Henry, by contrast, had never been operated on before August. Antoine Kelly, a minor league pitcher for the Texas Rangers, also underwent TOS surgery without any major league service time, doing so at 20 years old in November 2020. Looking back a few decades, Jeff Henry remembers a number of guys who left the game because they had constant tingling in their throwing hands or plain old “dead arm.” He wonders if any of them, even a small handful, could have had their playing days extended by a TOS procedure.

“It’s more relieving than concerning,” Mike Rizzo, the Nationals’ general manager, said of Henry’s situation. “There are no miles on his arm. I think that’s the issue you see with Stras. Stras had a lot of trauma to his arm and that side of his body, and I’m hoping that because the kid is clean everywhere else, he can bounce back from this and be one of the success stories of this surgery.”

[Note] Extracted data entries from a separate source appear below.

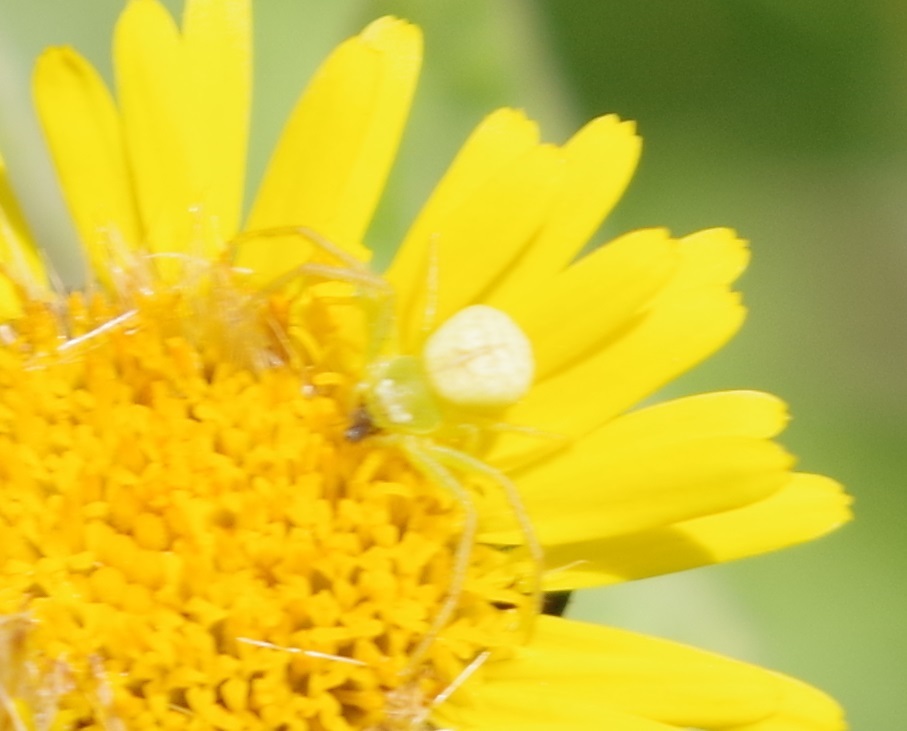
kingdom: Animalia
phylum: Arthropoda
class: Arachnida
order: Araneae
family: Thomisidae
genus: Ebrechtella
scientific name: Ebrechtella tricuspidata
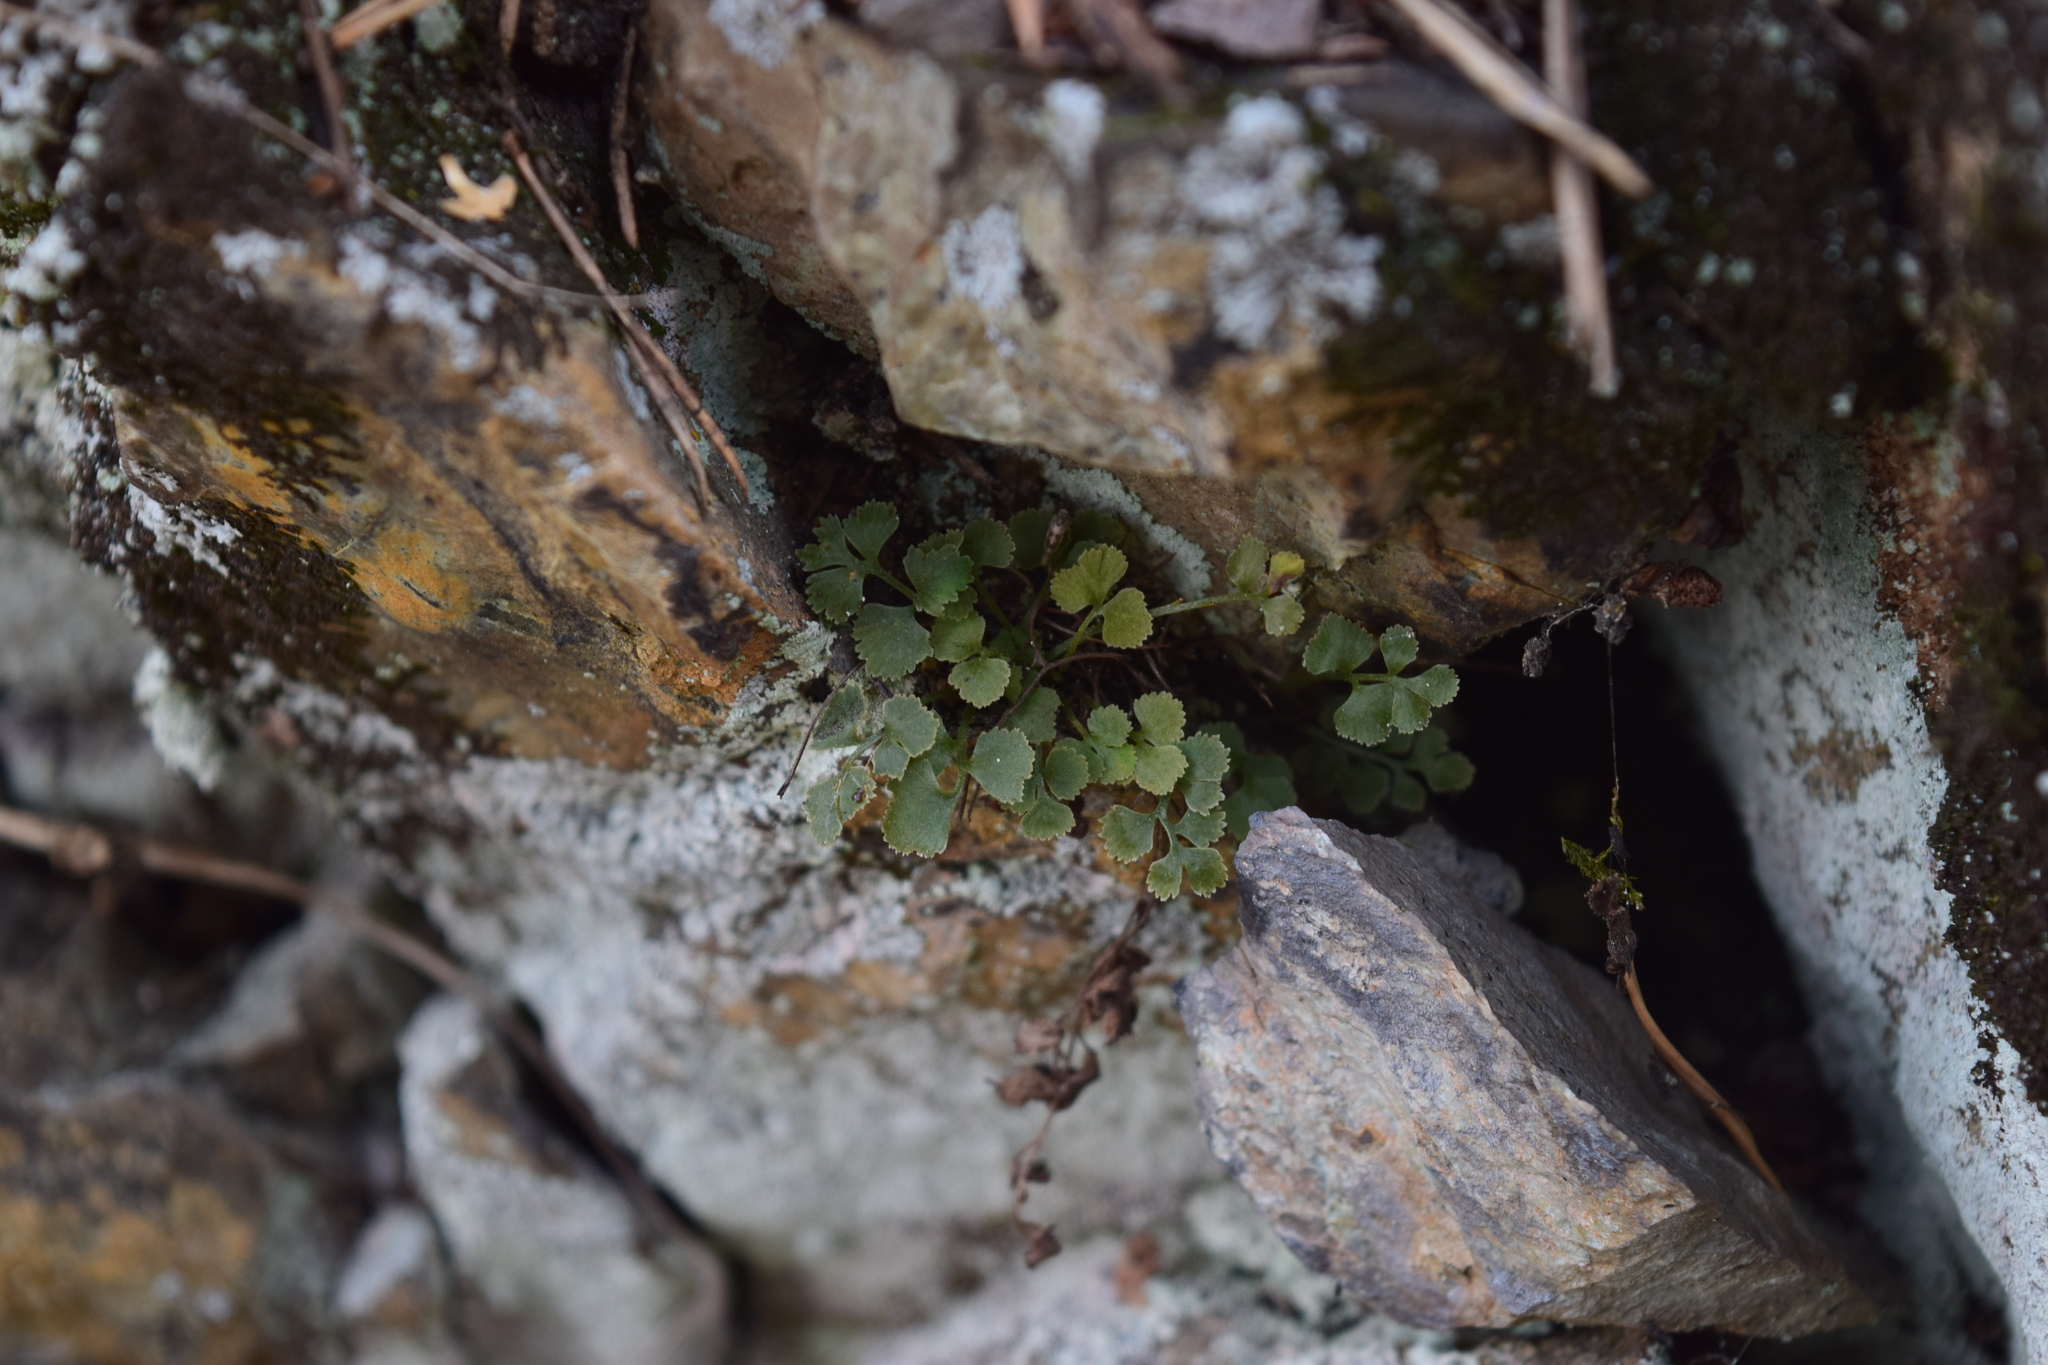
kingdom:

Twenty pitches at 90 percent effort, all fastballs. That was it. Henry never even learned the name of the guy who caught his bullpen session.

What mattered was that he felt normal — so normal that as soon as he stepped off the mound he and Zombro were already planning his next session. In a week, he would head to West Palm Beach, this time for spring training instead of an extended rehab. In five weeks, give or take, he could maybe pitch with a batter in the box, maybe in front of a coach or executive who could once again tap him for the fast track.

Imagine that. A real-life batter in the box, nothing but the moment and the rest of his career ahead.